:: WHAT NEEDS TO BE DONE ::
Reproduce the listing below line for line without changing anything, and omit the pictures.

:: RECORDS PROVIDED ::
———
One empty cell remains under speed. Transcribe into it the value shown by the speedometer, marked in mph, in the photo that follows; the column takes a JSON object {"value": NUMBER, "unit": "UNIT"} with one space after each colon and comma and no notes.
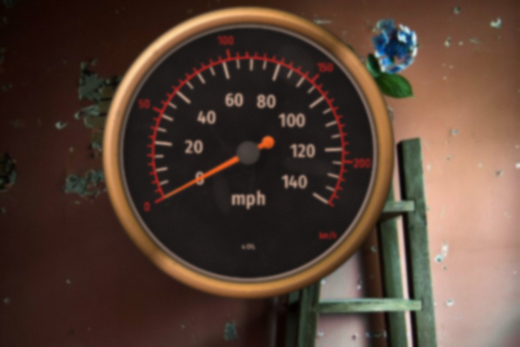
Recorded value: {"value": 0, "unit": "mph"}
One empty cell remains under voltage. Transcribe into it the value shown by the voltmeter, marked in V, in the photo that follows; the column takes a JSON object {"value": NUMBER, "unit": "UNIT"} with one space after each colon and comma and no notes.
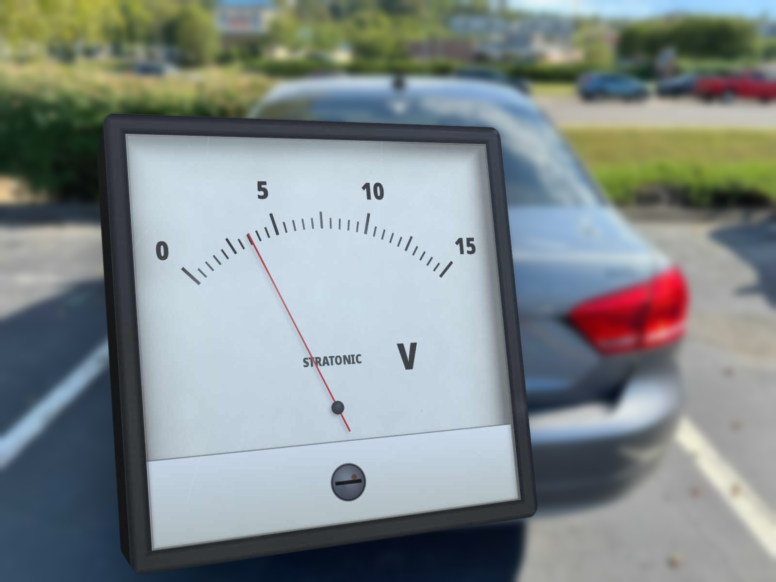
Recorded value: {"value": 3.5, "unit": "V"}
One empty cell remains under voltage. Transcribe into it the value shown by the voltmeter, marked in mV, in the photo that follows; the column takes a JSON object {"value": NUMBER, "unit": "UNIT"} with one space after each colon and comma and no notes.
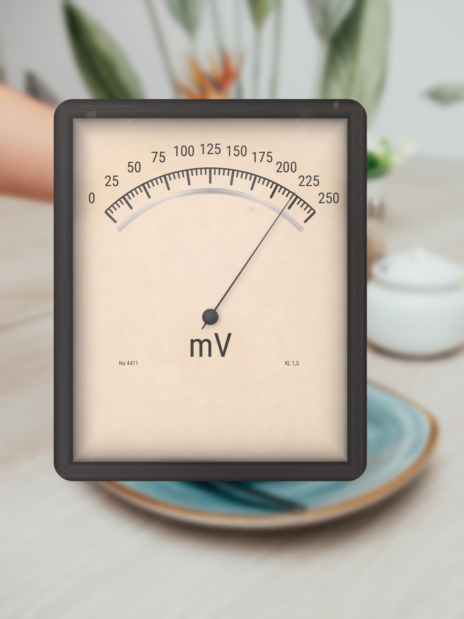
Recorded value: {"value": 220, "unit": "mV"}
———
:: RESPONSE TO THIS EXERCISE ::
One empty cell remains under speed. Transcribe into it the value shown by the speedometer, marked in mph, in the photo that follows; the column takes a JSON object {"value": NUMBER, "unit": "UNIT"} with one space after each colon and comma and no notes.
Recorded value: {"value": 0, "unit": "mph"}
One empty cell remains under voltage. Transcribe into it the value shown by the voltmeter, marked in V, in the photo that follows; the column takes a JSON object {"value": NUMBER, "unit": "UNIT"} with one space after each colon and comma and no notes.
Recorded value: {"value": 3.5, "unit": "V"}
One empty cell remains under voltage. Transcribe into it the value shown by the voltmeter, marked in mV, in the photo that follows; the column takes a JSON object {"value": NUMBER, "unit": "UNIT"} with one space after each colon and comma and no notes.
Recorded value: {"value": 220, "unit": "mV"}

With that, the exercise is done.